> _PROMPT_
Set down the entries that follow exactly as written, leaving out any images.

> _DATASET EXCERPTS_
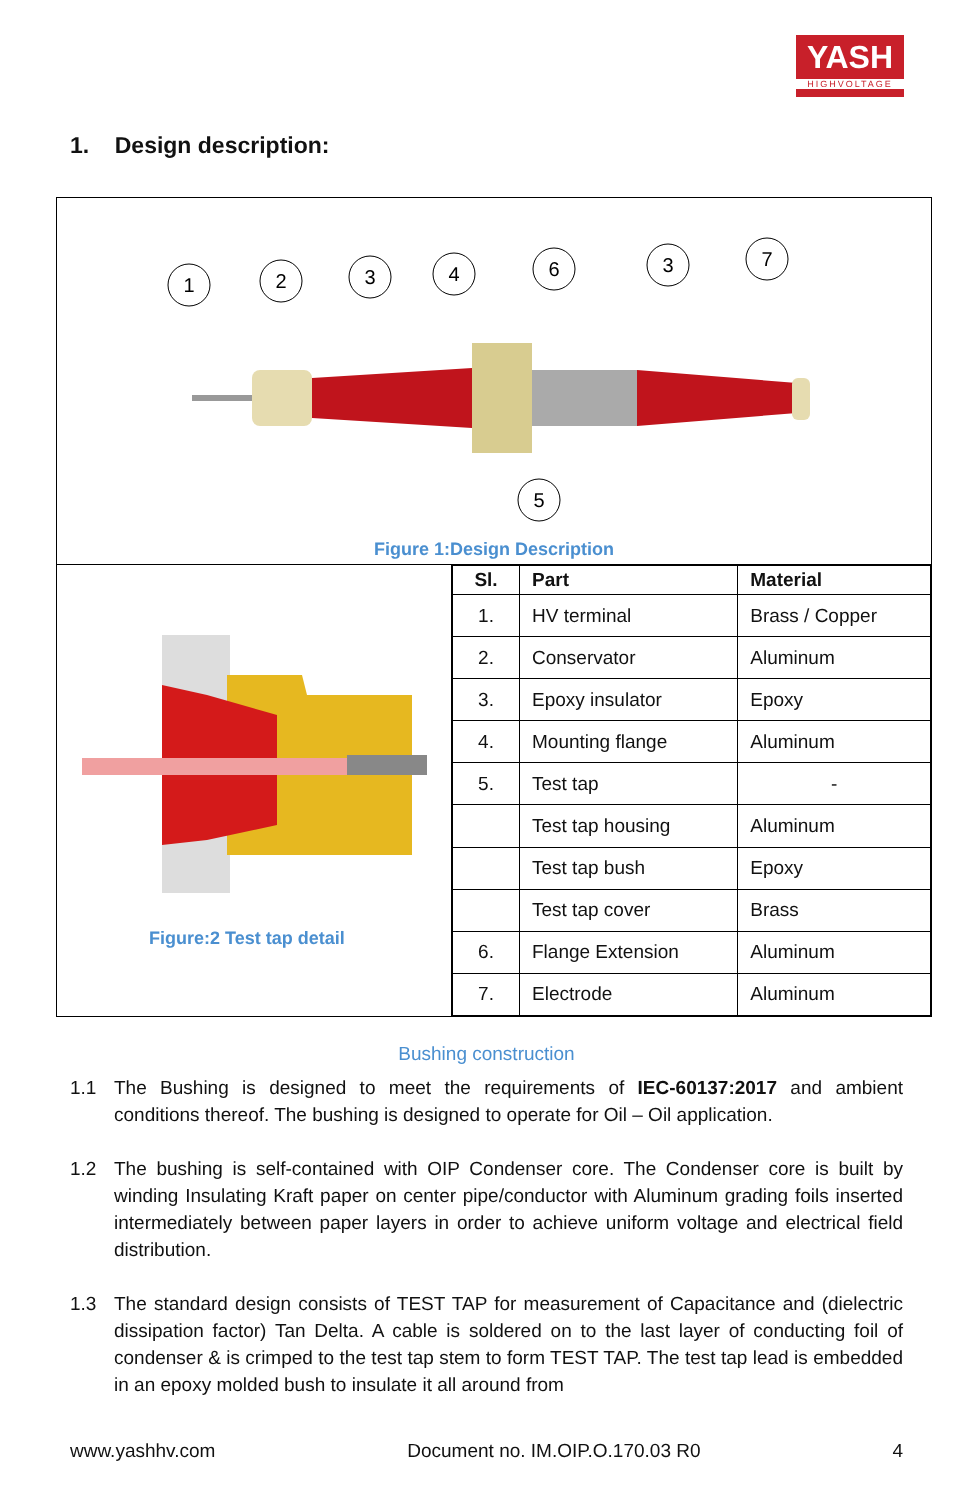YASH
HIGHVOLTAGE
1. Design description:
1
2
3
4
6
3
7
5
Figure 1:Design Description
Figure:2 Test tap detail
| Sl. | Part | Material |
| --- | --- | --- |
| 1. | HV terminal | Brass / Copper |
| 2. | Conservator | Aluminum |
| 3. | Epoxy insulator | Epoxy |
| 4. | Mounting flange | Aluminum |
| 5. | Test tap | - |
| | Test tap housing | Aluminum |
| | Test tap bush | Epoxy |
| | Test tap cover | Brass |
| 6. | Flange Extension | Aluminum |
| 7. | Electrode | Aluminum |
Bushing construction
1.1 The Bushing is designed to meet the requirements of IEC-60137:2017 and ambient conditions thereof. The bushing is designed to operate for Oil – Oil application.
1.2 The bushing is self-contained with OIP Condenser core. The Condenser core is built by winding Insulating Kraft paper on center pipe/conductor with Aluminum grading foils inserted intermediately between paper layers in order to achieve uniform voltage and electrical field distribution.
1.3 The standard design consists of TEST TAP for measurement of Capacitance and (dielectric dissipation factor) Tan Delta. A cable is soldered on to the last layer of conducting foil of condenser & is crimped to the test tap stem to form TEST TAP. The test tap lead is embedded in an epoxy molded bush to insulate it all around from
www.yashhv.com Document no. IM.OIP.O.170.03 R0 4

> _COMPLETED EXERCISE_
YASH
HIGHVOLTAGE
1. Design description:
1
2
3
4
6
3
7
5
Figure 1:Design Description
Figure:2 Test tap detail
| Sl. | Part | Material |
| --- | --- | --- |
| 1. | HV terminal | Brass / Copper |
| 2. | Conservator | Aluminum |
| 3. | Epoxy insulator | Epoxy |
| 4. | Mounting flange | Aluminum |
| 5. | Test tap | - |
| | Test tap housing | Aluminum |
| | Test tap bush | Epoxy |
| | Test tap cover | Brass |
| 6. | Flange Extension | Aluminum |
| 7. | Electrode | Aluminum |
Bushing construction
1.1 The Bushing is designed to meet the requirements of IEC-60137:2017 and ambient conditions thereof. The bushing is designed to operate for Oil – Oil application.
1.2 The bushing is self-contained with OIP Condenser core. The Condenser core is built by winding Insulating Kraft paper on center pipe/conductor with Aluminum grading foils inserted intermediately between paper layers in order to achieve uniform voltage and electrical field distribution.
1.3 The standard design consists of TEST TAP for measurement of Capacitance and (dielectric dissipation factor) Tan Delta. A cable is soldered on to the last layer of conducting foil of condenser & is crimped to the test tap stem to form TEST TAP. The test tap lead is embedded in an epoxy molded bush to insulate it all around from
www.yashhv.com Document no. IM.OIP.O.170.03 R0 4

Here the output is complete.